**STUDY TEXT:**
While watching the video I did use the Boston dataset. After completing the video I went back and reran the example using the California housing dataset, which is included in scikit-learn:

from sklearn.datasets import fetch_california_housing
california_housing = fetch_california_housing()
X, y = california_housing.data, california_housing.target

But I wanted to apply what I learned to a real dataset. Therefore, at my job I created a SQL script to extract data from a database for a business scenario I thought it would be interesting to make predictions for. The dataset has approximately 100k records. I'm using this data for the rest of the blog post. Since it is real data I'm not revealing any of the data. I have also removed columns which do not add any value to the blog post and I have changed some of the column names.

Loading things up #

In the first notebook cell I import everything I'll eventually use. Therefore, I won't explain any of it here.

import matplotlib.pylab as plt
import pandas as pd

from sklearn.neighbors import KNeighborsRegressor
from sklearn.ensemble import RandomForestRegressor

from sklearn.preprocessing import StandardScaler, OneHotEncoder
from sklearn.pipeline import Pipeline
from sklearn.model_selection import GridSearchCV

Pandas, commonly abbreviated pd has a lot of functionality for working with data. It has a handy function to read in data from a CSV into a DataFrame, the default tabular structure for holding the data.

orig_data = pd.read_csv("sample.csv")

**SUPPLIED DATA:**
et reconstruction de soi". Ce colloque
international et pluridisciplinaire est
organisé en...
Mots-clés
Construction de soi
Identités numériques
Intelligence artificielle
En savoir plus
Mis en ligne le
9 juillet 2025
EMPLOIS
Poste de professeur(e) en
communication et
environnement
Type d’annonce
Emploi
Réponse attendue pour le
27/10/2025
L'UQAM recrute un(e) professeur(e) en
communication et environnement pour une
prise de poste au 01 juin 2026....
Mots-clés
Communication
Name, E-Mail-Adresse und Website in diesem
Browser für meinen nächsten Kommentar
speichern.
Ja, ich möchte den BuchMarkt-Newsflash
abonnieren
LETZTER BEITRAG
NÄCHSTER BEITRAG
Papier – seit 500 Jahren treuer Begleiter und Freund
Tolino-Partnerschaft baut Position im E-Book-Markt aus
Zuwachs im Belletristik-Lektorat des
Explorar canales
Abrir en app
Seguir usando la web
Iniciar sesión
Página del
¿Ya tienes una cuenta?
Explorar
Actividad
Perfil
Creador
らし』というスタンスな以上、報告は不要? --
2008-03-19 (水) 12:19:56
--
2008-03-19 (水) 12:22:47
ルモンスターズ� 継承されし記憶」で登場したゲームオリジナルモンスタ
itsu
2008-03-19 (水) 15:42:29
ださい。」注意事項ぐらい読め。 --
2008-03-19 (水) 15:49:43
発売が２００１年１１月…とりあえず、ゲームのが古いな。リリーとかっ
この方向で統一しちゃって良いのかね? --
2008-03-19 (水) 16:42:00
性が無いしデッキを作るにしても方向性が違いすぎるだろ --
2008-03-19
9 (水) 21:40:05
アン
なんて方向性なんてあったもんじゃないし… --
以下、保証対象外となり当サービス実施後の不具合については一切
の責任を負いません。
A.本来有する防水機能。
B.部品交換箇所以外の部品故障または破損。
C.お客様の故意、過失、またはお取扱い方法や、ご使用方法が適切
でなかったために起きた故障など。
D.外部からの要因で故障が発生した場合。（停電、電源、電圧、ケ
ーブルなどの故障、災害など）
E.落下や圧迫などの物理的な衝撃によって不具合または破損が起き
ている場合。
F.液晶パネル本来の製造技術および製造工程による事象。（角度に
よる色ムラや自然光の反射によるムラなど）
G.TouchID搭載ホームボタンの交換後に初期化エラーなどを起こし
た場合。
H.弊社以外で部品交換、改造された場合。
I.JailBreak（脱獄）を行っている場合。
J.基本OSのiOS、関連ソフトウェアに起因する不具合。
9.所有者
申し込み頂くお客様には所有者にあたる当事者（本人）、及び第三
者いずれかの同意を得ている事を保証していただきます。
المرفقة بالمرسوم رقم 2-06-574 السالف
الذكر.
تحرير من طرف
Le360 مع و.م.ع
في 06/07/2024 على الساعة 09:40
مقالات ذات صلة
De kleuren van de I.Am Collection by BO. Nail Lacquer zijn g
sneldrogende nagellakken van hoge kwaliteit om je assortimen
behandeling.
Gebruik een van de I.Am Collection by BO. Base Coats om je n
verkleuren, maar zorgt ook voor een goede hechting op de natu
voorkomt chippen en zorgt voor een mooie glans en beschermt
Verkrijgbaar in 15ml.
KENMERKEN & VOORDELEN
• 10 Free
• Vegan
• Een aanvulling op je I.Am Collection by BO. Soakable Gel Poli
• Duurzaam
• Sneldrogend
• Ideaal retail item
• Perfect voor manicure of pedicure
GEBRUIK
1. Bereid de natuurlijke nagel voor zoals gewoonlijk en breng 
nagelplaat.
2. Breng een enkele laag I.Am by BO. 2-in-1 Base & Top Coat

**WHAT YOU NEED TO DO:**
**a.** According to the scikit-learn excerpt, roughly how many records does the dataset pulled from the work database contain?
**b.** Retype the part of the scikit-learn excerpt that opens with the words containing "In the first" and closes with "holding the data.".
The lines have no connection to the scikit-learn excerpt.

**ANSWER LIST:**
**a.** Approximately 100k records.

**b.**
In the first notebook cell I import everything I'll eventually use. Therefore, I won't explain any of it here.

import matplotlib.pylab as plt
import pandas as pd

from sklearn.neighbors import KNeighborsRegressor
from sklearn.ensemble import RandomForestRegressor

from sklearn.preprocessing import StandardScaler, OneHotEncoder
from sklearn.pipeline import Pipeline
from sklearn.model_selection import GridSearchCV

Pandas, commonly abbreviated pd has a lot of functionality for working with data. It has a handy function to read in data from a CSV into a DataFrame, the default tabular structure for holding the data.